HESES data, 2023

Our first in year look at student numbers is a bit of a worry.

David Kernohan is Deputy Editor of Wonkhe

As Wonkhe readers will already be aware, this year’s HESES release does not include data on FTE completions for each academic year.

Annoyingly, even though the Office for Students has calculated an implied non-completion rate for funding purposes (using last year’s proportions and this year’s data) this is not something we get to see. But we do get the rest of the HESES goodies, which includes – in the continued absence of the HESA Student data, our most up-to-date look at student numbers (for the 2023-24 year):

Our first chart looks at overall student instances, split by OfS price group.

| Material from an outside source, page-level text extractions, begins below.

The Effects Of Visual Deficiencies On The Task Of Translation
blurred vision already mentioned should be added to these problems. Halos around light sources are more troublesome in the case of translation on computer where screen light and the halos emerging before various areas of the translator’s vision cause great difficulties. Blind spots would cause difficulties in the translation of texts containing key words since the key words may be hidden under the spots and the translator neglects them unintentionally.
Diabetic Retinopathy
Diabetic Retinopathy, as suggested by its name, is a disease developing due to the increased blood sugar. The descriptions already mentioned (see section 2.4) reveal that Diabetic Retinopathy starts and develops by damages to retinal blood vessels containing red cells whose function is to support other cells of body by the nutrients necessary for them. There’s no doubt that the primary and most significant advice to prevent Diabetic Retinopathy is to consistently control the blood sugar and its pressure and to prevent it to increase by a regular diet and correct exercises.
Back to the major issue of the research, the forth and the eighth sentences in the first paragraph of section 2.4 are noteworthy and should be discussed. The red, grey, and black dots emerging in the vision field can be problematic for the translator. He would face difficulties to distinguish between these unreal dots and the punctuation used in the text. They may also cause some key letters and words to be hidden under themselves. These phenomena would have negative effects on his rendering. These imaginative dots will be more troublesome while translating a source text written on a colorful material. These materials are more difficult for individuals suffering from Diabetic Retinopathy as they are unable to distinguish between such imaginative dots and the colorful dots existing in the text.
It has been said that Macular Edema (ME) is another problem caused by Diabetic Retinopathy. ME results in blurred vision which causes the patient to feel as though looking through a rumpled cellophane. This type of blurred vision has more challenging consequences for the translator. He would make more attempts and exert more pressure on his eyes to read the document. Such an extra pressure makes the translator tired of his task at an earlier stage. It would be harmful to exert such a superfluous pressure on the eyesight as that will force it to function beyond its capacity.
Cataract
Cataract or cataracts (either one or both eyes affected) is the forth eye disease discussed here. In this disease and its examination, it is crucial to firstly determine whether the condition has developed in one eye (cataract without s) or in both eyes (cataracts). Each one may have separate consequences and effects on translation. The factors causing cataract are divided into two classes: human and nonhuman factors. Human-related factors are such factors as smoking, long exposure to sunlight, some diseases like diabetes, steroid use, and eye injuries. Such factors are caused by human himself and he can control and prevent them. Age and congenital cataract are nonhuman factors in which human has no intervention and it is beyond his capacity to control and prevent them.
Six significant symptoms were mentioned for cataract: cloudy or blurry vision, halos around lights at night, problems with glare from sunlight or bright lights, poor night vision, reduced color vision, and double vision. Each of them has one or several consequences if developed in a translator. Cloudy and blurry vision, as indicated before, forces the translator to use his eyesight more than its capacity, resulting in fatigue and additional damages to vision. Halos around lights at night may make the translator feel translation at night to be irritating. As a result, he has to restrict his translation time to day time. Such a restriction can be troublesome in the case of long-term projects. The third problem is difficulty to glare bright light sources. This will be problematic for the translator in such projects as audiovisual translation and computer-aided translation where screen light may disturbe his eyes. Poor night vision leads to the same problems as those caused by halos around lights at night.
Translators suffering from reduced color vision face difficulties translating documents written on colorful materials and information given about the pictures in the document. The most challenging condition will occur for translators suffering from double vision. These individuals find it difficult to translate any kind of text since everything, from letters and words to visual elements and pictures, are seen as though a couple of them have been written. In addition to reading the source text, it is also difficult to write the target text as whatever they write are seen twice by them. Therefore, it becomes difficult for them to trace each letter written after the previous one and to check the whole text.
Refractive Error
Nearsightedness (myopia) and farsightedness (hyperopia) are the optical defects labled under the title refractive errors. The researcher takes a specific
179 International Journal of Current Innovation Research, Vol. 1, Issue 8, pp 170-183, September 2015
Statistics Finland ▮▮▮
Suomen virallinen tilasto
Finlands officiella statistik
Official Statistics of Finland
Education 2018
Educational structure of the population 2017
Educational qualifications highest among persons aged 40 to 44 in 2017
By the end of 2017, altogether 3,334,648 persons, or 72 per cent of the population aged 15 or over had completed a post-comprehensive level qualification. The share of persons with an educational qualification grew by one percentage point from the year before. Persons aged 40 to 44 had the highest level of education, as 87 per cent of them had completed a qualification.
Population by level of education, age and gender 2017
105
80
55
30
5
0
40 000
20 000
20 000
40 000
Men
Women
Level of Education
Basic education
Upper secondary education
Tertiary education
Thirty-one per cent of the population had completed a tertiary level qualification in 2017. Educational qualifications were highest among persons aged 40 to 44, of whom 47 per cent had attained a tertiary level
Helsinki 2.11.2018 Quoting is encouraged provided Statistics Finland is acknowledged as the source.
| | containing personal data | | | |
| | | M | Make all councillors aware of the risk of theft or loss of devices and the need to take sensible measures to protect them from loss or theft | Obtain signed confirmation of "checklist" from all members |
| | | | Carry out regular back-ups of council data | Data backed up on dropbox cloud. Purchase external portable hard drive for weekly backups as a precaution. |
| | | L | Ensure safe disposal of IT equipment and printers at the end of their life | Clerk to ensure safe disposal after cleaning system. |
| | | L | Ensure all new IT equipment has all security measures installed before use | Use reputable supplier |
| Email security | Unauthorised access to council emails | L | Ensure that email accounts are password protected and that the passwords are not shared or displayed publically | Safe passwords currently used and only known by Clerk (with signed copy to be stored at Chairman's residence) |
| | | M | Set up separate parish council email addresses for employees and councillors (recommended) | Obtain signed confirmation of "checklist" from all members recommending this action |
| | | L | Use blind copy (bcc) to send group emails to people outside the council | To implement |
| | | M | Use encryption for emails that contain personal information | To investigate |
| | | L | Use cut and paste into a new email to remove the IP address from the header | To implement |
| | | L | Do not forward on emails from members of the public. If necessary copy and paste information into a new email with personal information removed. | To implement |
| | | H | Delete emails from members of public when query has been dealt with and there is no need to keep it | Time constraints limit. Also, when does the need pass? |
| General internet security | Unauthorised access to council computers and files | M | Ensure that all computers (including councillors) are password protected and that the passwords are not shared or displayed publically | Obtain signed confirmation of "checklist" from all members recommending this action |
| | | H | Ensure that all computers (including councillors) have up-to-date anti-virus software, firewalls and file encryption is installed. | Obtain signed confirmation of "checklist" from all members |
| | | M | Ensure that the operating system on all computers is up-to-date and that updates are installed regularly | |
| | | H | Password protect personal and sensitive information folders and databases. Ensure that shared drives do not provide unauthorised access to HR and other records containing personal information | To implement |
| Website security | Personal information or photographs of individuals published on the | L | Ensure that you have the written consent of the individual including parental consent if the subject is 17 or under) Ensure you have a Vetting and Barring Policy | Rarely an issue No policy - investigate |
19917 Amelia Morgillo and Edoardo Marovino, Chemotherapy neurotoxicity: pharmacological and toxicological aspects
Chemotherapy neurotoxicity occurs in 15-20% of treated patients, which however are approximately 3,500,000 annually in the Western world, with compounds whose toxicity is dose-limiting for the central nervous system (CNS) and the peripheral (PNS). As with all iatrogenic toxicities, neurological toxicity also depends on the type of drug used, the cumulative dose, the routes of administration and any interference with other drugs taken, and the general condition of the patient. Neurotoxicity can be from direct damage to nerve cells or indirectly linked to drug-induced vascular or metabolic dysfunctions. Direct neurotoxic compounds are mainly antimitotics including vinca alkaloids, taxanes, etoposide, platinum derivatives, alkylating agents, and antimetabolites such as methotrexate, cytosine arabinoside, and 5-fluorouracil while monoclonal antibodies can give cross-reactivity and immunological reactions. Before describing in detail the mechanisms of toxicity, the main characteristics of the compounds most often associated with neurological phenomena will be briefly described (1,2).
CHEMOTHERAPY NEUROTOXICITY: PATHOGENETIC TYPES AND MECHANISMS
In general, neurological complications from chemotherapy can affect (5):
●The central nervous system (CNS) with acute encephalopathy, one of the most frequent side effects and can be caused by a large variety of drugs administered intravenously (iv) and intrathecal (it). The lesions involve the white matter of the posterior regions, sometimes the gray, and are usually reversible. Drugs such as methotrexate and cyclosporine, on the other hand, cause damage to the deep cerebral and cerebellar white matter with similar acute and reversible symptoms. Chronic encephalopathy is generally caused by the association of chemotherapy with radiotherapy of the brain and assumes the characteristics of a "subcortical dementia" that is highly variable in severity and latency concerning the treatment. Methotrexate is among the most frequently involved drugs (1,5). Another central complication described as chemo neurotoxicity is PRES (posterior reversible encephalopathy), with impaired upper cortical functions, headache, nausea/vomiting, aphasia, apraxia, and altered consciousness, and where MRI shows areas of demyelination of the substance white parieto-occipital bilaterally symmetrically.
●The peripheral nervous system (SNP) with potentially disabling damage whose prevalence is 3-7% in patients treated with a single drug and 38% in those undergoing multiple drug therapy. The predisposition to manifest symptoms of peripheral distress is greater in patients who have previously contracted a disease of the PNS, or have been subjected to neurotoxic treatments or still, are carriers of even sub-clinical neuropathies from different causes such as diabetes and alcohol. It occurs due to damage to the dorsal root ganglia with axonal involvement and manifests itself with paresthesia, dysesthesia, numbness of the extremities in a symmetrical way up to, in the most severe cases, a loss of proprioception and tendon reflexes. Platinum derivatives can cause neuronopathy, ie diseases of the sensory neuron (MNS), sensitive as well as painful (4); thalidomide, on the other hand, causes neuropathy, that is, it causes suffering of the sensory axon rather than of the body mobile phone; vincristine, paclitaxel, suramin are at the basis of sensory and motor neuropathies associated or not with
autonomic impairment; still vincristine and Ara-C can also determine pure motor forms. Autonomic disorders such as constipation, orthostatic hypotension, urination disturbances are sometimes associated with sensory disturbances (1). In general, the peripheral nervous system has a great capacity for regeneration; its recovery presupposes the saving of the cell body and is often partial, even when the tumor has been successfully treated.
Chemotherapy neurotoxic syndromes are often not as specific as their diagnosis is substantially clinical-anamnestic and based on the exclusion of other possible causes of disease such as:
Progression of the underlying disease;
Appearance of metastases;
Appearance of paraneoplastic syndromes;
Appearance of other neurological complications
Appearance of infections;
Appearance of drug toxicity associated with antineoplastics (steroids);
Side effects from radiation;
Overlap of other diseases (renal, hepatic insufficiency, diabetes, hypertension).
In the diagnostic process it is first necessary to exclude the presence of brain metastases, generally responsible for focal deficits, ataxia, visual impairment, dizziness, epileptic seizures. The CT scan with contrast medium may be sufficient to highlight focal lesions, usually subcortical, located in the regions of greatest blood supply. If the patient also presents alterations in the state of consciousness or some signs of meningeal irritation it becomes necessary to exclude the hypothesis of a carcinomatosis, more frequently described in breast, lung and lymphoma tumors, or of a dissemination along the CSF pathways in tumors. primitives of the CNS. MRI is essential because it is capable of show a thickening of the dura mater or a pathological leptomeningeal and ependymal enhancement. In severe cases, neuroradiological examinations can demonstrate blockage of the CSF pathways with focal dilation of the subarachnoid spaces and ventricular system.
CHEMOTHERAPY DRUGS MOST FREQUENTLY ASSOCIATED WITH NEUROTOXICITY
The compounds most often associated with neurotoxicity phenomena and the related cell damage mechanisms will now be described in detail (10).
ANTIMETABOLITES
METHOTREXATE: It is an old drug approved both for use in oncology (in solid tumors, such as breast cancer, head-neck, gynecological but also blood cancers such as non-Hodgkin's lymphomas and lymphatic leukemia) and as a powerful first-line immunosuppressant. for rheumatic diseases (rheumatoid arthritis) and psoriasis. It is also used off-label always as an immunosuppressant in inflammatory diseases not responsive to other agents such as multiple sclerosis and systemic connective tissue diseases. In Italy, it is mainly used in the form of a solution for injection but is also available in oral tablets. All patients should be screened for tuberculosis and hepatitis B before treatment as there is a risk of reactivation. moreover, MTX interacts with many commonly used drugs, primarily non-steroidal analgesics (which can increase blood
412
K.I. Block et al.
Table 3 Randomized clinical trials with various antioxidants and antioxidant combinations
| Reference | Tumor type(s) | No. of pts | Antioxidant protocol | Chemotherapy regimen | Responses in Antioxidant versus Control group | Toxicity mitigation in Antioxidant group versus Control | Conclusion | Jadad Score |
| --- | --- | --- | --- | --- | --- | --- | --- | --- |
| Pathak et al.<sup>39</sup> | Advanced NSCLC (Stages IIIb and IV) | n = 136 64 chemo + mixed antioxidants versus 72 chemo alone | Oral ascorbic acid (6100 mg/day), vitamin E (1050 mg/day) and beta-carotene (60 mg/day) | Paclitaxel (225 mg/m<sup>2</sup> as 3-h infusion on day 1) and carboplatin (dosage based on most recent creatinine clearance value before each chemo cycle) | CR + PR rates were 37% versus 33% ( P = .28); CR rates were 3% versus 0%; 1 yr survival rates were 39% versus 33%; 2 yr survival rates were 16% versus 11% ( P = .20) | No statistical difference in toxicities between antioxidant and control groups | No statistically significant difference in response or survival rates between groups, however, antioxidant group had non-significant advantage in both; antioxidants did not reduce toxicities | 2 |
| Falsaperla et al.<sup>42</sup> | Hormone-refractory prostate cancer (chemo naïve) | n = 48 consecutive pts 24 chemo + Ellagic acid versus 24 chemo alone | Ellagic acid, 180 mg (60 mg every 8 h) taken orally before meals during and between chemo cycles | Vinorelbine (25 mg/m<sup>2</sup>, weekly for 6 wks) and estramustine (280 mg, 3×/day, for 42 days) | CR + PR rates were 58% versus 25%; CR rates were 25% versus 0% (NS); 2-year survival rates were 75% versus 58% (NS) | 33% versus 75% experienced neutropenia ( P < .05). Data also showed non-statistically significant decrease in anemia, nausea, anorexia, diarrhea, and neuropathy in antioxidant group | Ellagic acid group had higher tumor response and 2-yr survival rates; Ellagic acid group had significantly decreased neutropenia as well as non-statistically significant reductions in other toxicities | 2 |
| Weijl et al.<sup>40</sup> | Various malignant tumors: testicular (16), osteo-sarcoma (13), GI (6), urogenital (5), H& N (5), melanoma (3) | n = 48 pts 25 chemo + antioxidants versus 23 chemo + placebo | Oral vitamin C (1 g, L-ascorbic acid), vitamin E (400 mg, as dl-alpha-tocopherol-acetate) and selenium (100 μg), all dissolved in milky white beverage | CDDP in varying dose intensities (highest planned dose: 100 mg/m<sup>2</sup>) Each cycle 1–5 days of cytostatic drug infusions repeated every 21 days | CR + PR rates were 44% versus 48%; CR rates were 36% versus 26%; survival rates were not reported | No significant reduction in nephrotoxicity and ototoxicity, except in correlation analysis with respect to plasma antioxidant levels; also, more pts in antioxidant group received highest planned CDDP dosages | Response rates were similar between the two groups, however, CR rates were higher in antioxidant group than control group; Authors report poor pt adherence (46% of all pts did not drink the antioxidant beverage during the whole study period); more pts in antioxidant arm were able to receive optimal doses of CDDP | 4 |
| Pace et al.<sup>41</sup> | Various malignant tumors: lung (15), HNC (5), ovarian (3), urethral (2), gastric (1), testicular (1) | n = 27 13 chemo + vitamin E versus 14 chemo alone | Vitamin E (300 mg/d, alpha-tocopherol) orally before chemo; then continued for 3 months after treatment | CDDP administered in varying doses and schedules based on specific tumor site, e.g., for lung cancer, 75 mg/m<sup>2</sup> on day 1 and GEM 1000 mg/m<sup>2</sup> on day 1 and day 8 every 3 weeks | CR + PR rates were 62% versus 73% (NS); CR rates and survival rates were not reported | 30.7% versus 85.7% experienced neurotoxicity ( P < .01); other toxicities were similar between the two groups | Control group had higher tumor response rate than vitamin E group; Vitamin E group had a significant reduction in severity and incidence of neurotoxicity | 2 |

For home funded full time undergraduate students the biggest growth over the previous year has been in classroom based subjects, while we can see the decline in nursing students (familiar from UCAS) within price group B (lab- and practice-based sciences). There’s also an interesting decline in creative and media courses.

For full time postgraduate taught courses funded by the SLC loan, the lab sciences are a net winner for home students, with big year on year drops for classroom-based, and high-cost non-medical courses. Most of the growth in international taught postgraduate provision is in IT-related courses – this is bolstered by growth in part time PGT international provision in classroom based subjects.

[Full screen]

There’s also scope to view this data by provider. Coventry University is nearly 2,700 full-time international PGT students down on last year, with Brunel, Northampton, and Bradford among those hovering around 1k. East London is the big winner in this market, up 2,375 despite a drop in health-related recruitment.

Turning to FT home (first degree) undergraduates, Bath Spa is up over 8k, with Canterbury Christ Church up around 7k (both surely mainly through franchising). At the other end of the table, Coventry is down nearly 3k on last year.

[Full screen]

These statistics paint a concerning picture for the sector – when comparing them to the UCAS 2023 cycle outturn we can see that in-year attrition has caused some big shifts in numbers of both home and international students. If we got the HESES non-completion projections, we’d know more.